U.S. ambassador warns Kazakhstan about lawsuits against media, criticizes Internet regulation
July 30. Interfax. ALMATY
U.S. Ambassador to Kazakhstan Richard Hoagland says the numerous slander lawsuits against media organizations and journalists in Kazakhstan make the country farther from Europe.
In an interview published in the Thursday edition of the newspaper Vremya, Hoagland recommended that the Kazakh authorities use European standards while resolving such issues.
Hoagland also pointed out that the amendments to the legislation on Internet regulation recently adopted in Kazakhstan cannot be characterized as a step in the direction of liberalization. The U.S. administration has made it very clear to the Kazakh administration that the U.S. regrets the adoption of these amendments, but now that they have become a law it is very important how this law will be fulfilled, said the ambassador.

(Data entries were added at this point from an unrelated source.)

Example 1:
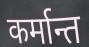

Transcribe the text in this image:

कर्मान्त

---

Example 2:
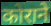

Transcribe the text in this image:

कोराने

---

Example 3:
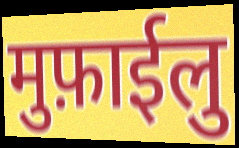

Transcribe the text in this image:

मुफ़ाईलु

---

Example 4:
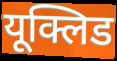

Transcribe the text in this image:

यूक्लिड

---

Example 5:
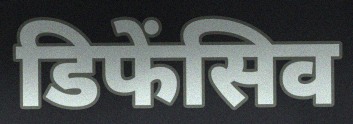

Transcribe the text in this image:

डिफेंसिव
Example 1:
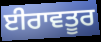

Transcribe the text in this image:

ਈਰਾਵਤੂਰ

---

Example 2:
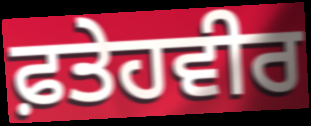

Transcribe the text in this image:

ਫ਼ਤੇਹਵੀਰ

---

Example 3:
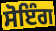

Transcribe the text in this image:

ਸੋਇੰਗ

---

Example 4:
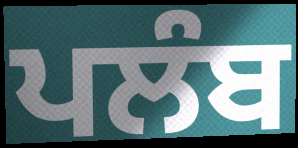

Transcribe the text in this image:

ਪਲੰਬ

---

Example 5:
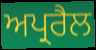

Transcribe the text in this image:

ਅਪ੍ਰਰੈਲ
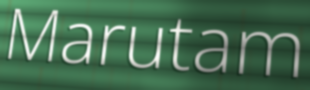
Marutam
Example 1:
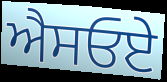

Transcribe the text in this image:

ਐਸਓਏ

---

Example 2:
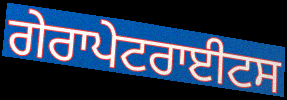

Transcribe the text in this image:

ਗੇਰਾਪੇਟਰਾਈਟਸ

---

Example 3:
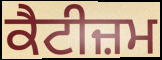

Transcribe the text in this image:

ਕੈਟੀਜ਼ਮ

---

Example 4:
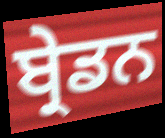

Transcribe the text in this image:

ਬ੍ਰੇਡਨ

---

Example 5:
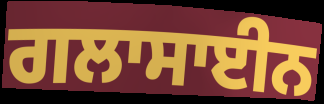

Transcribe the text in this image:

ਗਲਾਸਾਈਨ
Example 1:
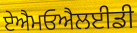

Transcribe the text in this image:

ਏਐਮਓਐਲਈਡੀ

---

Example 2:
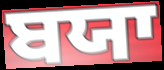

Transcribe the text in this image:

ਬਯਾ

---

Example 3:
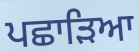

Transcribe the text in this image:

ਪਛਾੜਿਆ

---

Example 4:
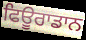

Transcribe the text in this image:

ਫਿਊਰਾਡਾਨ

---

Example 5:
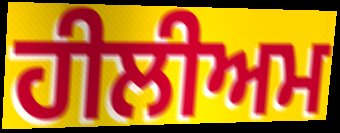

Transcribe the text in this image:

ਹੀਲੀਅਮ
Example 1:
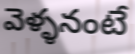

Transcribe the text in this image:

వెళ్ళనంటే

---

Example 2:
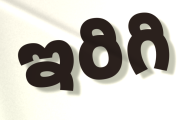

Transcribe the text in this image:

ఇరిగి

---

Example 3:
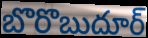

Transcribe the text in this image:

బొరొబుదూర్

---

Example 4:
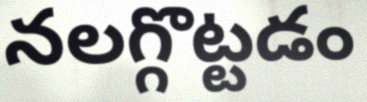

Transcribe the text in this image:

నలగ్గొట్టడం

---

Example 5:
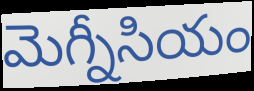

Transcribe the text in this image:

మెగ్నీసియం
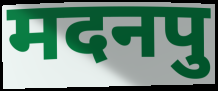
मदनपु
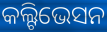
କଲ୍ଟିଭେସନ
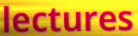
lectures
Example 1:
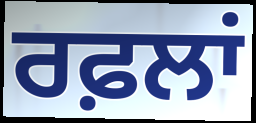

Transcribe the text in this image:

ਰਫ਼ਲਾਂ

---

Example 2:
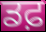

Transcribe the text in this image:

ਡਫ਼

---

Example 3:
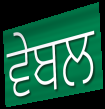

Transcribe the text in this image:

ਵੇਬਲ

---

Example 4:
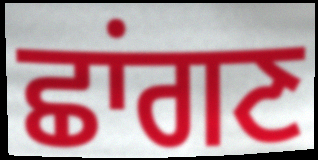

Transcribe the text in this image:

ਛਾਂਗਣ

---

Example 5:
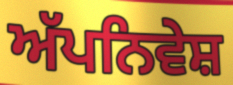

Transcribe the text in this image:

ਅੱਪਨਿਵੇਸ਼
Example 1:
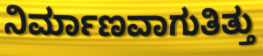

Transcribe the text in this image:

ನಿರ್ಮಾಣವಾಗುತಿತ್ತು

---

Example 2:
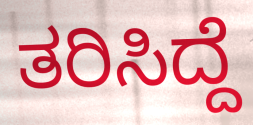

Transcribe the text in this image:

ತರಿಸಿದ್ದೆ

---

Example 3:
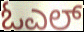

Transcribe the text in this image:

ಓಎಲ್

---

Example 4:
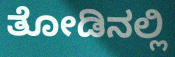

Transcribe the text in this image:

ತೋಡಿನಲ್ಲಿ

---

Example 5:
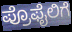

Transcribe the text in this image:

ಪ್ರೊಫೈಲಿಗೆ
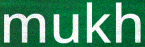
mukh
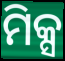
ମିକ୍ସ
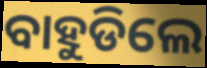
ବାହୁଡିଲେ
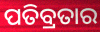
ପତିବ୍ରତାର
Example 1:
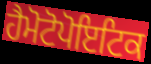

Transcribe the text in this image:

ਹੈਮੋਟੋਪੋਇਟਿਕ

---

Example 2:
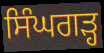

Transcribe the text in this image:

ਸਿੰਘਗੜ੍ਹ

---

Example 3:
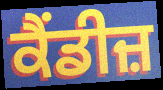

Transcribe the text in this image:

ਕੈਂਡੀਜ਼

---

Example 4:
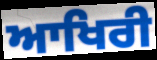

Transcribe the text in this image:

ਆਖਿਰੀ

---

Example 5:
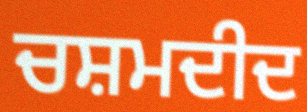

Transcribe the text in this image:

ਚਸ਼ਮਦੀਦ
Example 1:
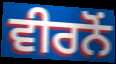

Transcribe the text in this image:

ਵੀਰਨੋਂ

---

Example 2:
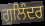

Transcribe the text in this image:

ਗੁਲਿੰਦਰ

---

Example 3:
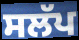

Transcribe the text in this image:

ਸਲੱਪ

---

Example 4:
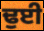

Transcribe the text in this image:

ਢੁਈ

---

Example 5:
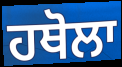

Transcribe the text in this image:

ਹਥੋਲਾ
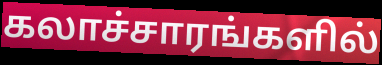
கலாச்சாரங்களில்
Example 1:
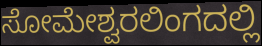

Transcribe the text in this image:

ಸೋಮೇಶ್ವರಲಿಂಗದಲ್ಲಿ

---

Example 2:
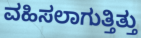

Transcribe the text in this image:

ವಹಿಸಲಾಗುತ್ತಿತ್ತು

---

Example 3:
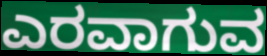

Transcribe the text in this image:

ಎರವಾಗುವ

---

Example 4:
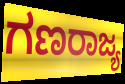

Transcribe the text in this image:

ಗಣರಾಜ್ಯ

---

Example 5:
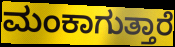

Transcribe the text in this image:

ಮಂಕಾಗುತ್ತಾರೆ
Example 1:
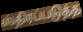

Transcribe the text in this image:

ஸ்திரப்படுத்த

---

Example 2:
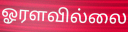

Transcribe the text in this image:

ஓரளவில்லை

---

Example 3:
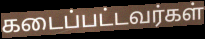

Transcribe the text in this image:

கடைப்பட்டவர்கள்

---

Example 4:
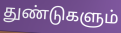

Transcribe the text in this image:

துண்டுகளும்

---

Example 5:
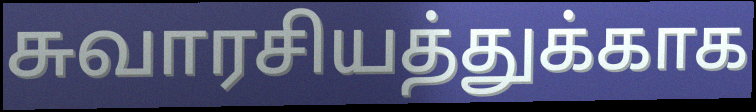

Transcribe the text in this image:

சுவாரசியத்துக்காக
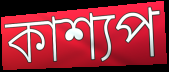
কাশ্যপ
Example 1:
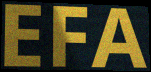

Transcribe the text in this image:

EFA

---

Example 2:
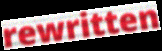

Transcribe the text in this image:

rewritten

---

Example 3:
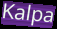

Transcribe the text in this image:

Kalpa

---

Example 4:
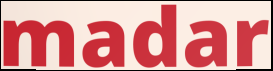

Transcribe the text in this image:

Hoagland said he is hoping that the law will not be used to restrict freedom of speech and the media in Kazakhstan.
In June, Kazakh President Nursultan Nazarbayev signed a law amending some legislative acts dealing with information and communication networks, under which all Internet resources, including websites, blogs, chatrooms, Internet shops, and electronic libraries, are regarded as media outlets and bear appropriate criminal and civil liability.